THE TASKS
(a) Reproduce word for word the passage of the excerpt on efficient vision transformers from "Non-Attention Shuffling refers" to "losing critical information.".
(b) In the excerpt on efficient vision transformers, by roughly how much does removing 30% of the tokens reduce the computational cost of self-attention?
(c) Extend the excerpt on efficient vision transformers, picking up right after its final sentence.

━━━━━ SELECTED EXCERPT

This matrix encodes the global interactions between every possible pair of tokens, but it’s also the reason for the inherent $\mathcal O(N^2)$ computational complexity of the attention mechanism. The output of attention is a sum over the values $V$ weighted by the attention weights: $X_\text{out} = AV$. After self-attention, the sequence elements are passed through a 2-layer MLP. In the end, only the [CLS] token is used for the classification decision.

Efficiency-Improving Changes

We systematically classify the efficient models using a two step approach:

Where does the model change the baseline ViT: Ath the token-mixing mechanism, the token sequence, or at the MLP block?
How and using what strategy does the model change the baseline?

(i) Token Mixing

The first and most popular approach is to change the token mixing mechanism, which directly tackles the $\mathcal O(N^2)$ computational complexity of self-attention. We identify 7 strategies for changing the token mixing mechanism to make it more efficient:

Low-Rank Attention leverages the fact that $QK^\top \in \mathbb R^{N \times N}$ is a matrix of rank $r \leq d \ll N$ and approximates it by using a low-rank representation.
Sparse Attention builds on most of the attention values being very small and only explicitly calculates a subset of values of $A$.
Fixed Attention uses a fixed the attention matrix for all samples.
Kernel Attention splits the $\text{softmax}$ into two functions to be applied to $Q$ and $K$ individually, so $A$ does not have to be calculated explicitly: $$ X_\text{out} = \phi(Q) \phi(K)^\top V. $$
Hybrid Attention combines the attention mechanism with convolution layers.
Fourier Attention uses the Fast Fourier Transform (FFT) to calculate the interactions in Fourier space with $\mathcal O(N \log N)$ complexity.
Non-Attention Shuffling refers to other techniques of capturing interactions without using attention.

(ii) Token Sequence

Models that change up the token sequence are more prevalent in CV compared to NLP. The idea is to remove redundant information and in doing so, using the $\mathcal O(N^2)$ complexity to our advantage. Removing 30% of the tokens reduces the computational cost of self-attention by approximately 50%. The strategies we identify are:

Token Removal: Removing unimportant tokens without losing critical information.
Token Merging: Merging tokens to remove redundant information.
Summary Tokens: Condensing the information from the sequence into a small set of new tokens.

━━━━━━━━━━
━━━━━ INFORMATION SUPPLIED

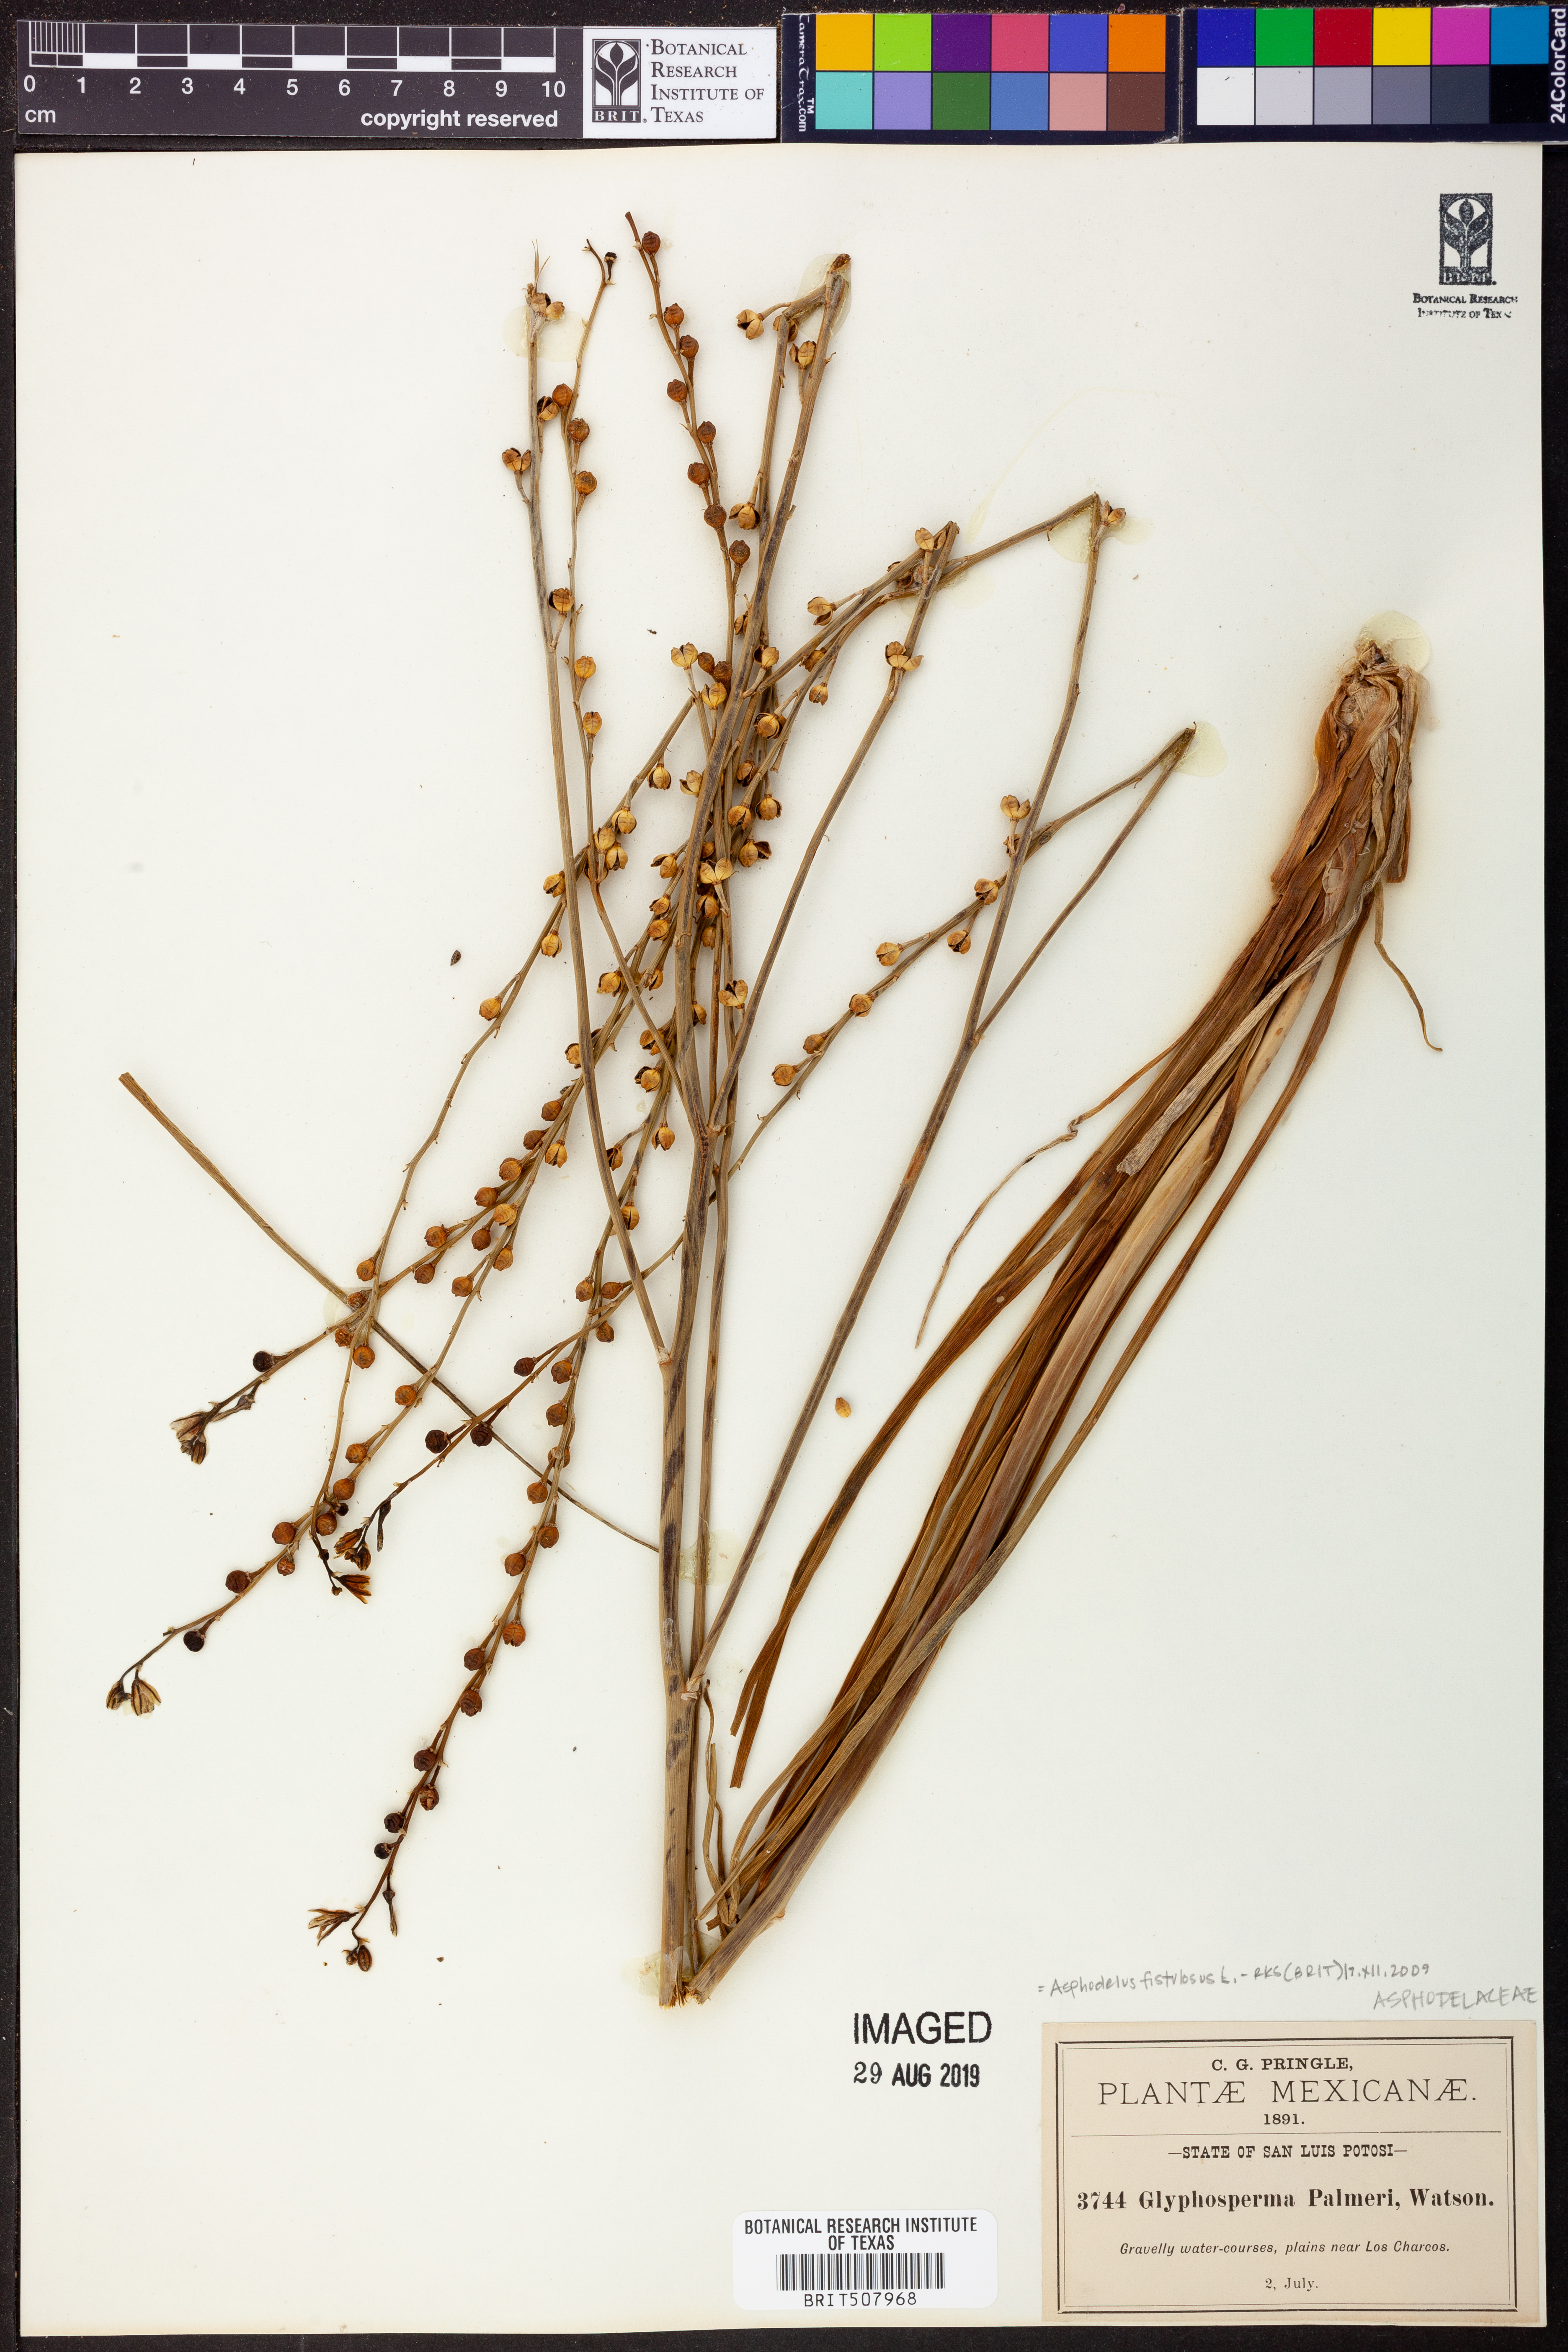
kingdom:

━━━━━━━━━━

SOLVED TASKS
(a)
Non-Attention Shuffling refers to other techniques of capturing interactions without using attention.

(ii) Token Sequence

Models that change up the token sequence are more prevalent in CV compared to NLP. The idea is to remove redundant information and in doing so, using the $\mathcal O(N^2)$ complexity to our advantage. Removing 30% of the tokens reduces the computational cost of self-attention by approximately 50%. The strategies we identify are:

Token Removal: Removing unimportant tokens without losing critical information.

(b) By approximately 50%.

(c)
(iii) MLP Block

The final way of changing the architecture was only taken by two methods. Their idea was to move computations from self-attention into the efficient MLP blocks. This is done by expanding the MLPs or exchanging self-attention layers for more MLPs.

List of Models

Where?	What?	Model Name
Token Mixing	Low-Rank Attention	Linformer
		Nyströmformer
		XCiT
	Sparse Attention	Swin Transformer
		SwinV2
		HaloNet
		Routing Transformer
		Sinkhorn Transformer
		Informer
		Wave-ViT
	Fixed Attention	Synthesizer
	Kernel Attention	Performer
		Poly-SA
		Linear Transformer
		SLAB
		Hydra ViT
	Hybrid Attention	EfficientFormerV2
		EfficientViT
		Next-ViT
		CvT
		ResT
		CoaT
	Fourier Attention	FNet
		GFNet
		AFNO
	Non-Attention Shuffling	MLP-Mixer
		FastViT
		EfficientMod
		FocalNet
		SwiftFormer

Token Sequence	Token Removal	DynamicViT
		A-ViT
		EViT
	Token Merging	ToMe
	Summary Tokens	CaiT
		Token Learner
		STViT

MLP Block	More MLPs	Switch Transformer
		HiViT

Experimental Design

We conduct a series of over 200 experiments on more than 45 models.

Training Pipeline

We compare models on even grounds by training from scratch with a standardized pipeline. This pipeline is based on DeiT III , an updated version of DeiT . To reduce bias, our pipeline is relatively simple and only consists of elements commonly used in CV. In particular, we refrain from using knowledge distillation to prevent introducing bias from the choice of teacher model. Any orthogonal techniques, like quantization, sample selection, and others, are not included as they can be applied to every model and would manifest as a systematic offset in the results. To avoid issues from limited training data, we pre-train all models on ImageNet-21k .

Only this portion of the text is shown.